March 1st is National Fruit Compote Day.
Compote, French for “mixture”, has been around since the 17th-century. Created in France, this simple dessert is whole or chopped pieces of fruit cooked in a sugar syrup. The syrup is often flavored with vanilla, citrus peel, or spices. Candied fruit and raisins might also be added. Compote may be served warm or cold.
The French invented compote believing it would balance the effects of humidity on the body. It not very humid in most parts of the US in March, but warm apple compote is a wonderful winter treat.
Use green apples or any tart apple.
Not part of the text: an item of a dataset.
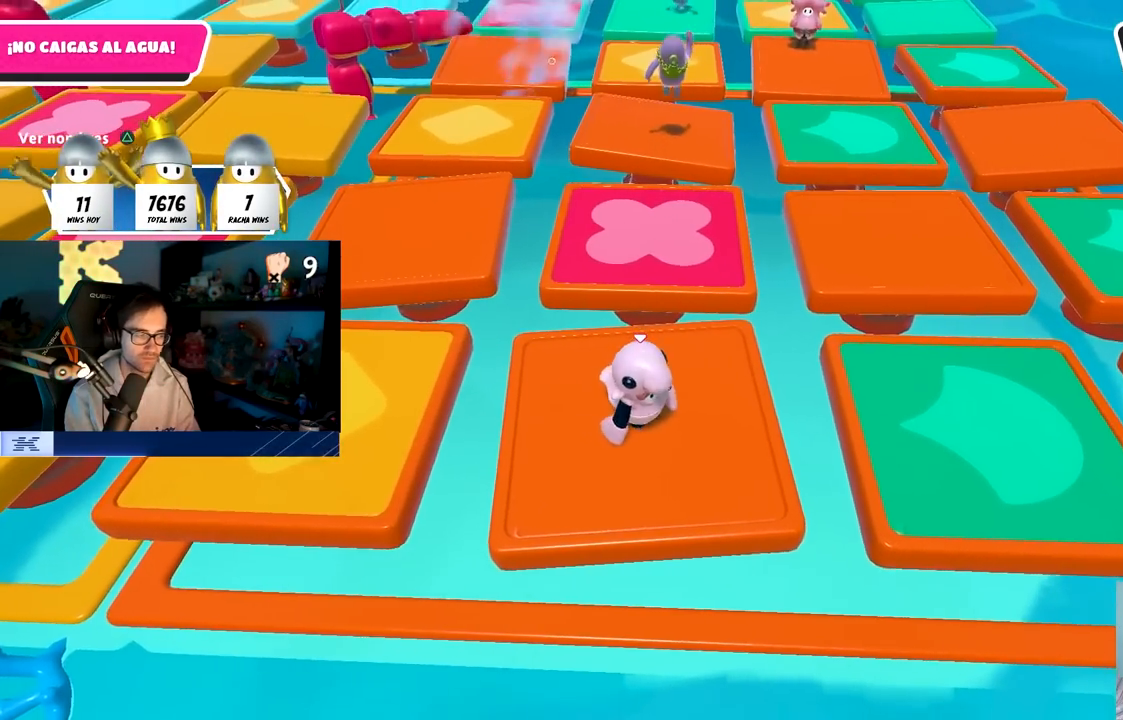
Gameplay with a controller (PlayStation layout); each line is a JSON object with the inputs held at the frame after it. "events" lists button and stick changes between this image and that frame as [ms after this image, input, new state], when the widget could be followed in between.
{"buttons": [], "left_stick": "left", "right_stick": "center", "events": [[50, "left_stick", "down-left"], [50, "right_stick", "up"], [183, "left_stick", "center"], [233, "left_stick", "right"], [233, "right_stick", "center"], [317, "CROSS", "down"], [383, "left_stick", "left"], [433, "CROSS", "up"]]}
A mix of apples is best.
2 cups water
1/3 cup pack brown sugar
1/2 teaspoon ground cinnamon
1/8 teaspoon ground nutmeg
pinch of salt
8 large apples, peeled, cored, and cubed
1 teaspoon vanilla extract
1 teaspoon rum extract
Combine the water, sugar, cinnamon, nutmeg, and salt in a pot. Bring to a boil. Boil gently until the sugar is dissolved and mixture thickens slightly, about 5 minutes. Add the apples and return to a boil. Lower the heat and simmer, stirring occasionally, until the apples are tender and the mixture thickens, about 15 minutes. Remove from the heat and stir in vanilla and rum extract. Let cool. It will thicken more as it cools.
Serve on breakfast biscuits, toast, pancakes or stuffed in a crepe or as a topping on pound cake or ice creams.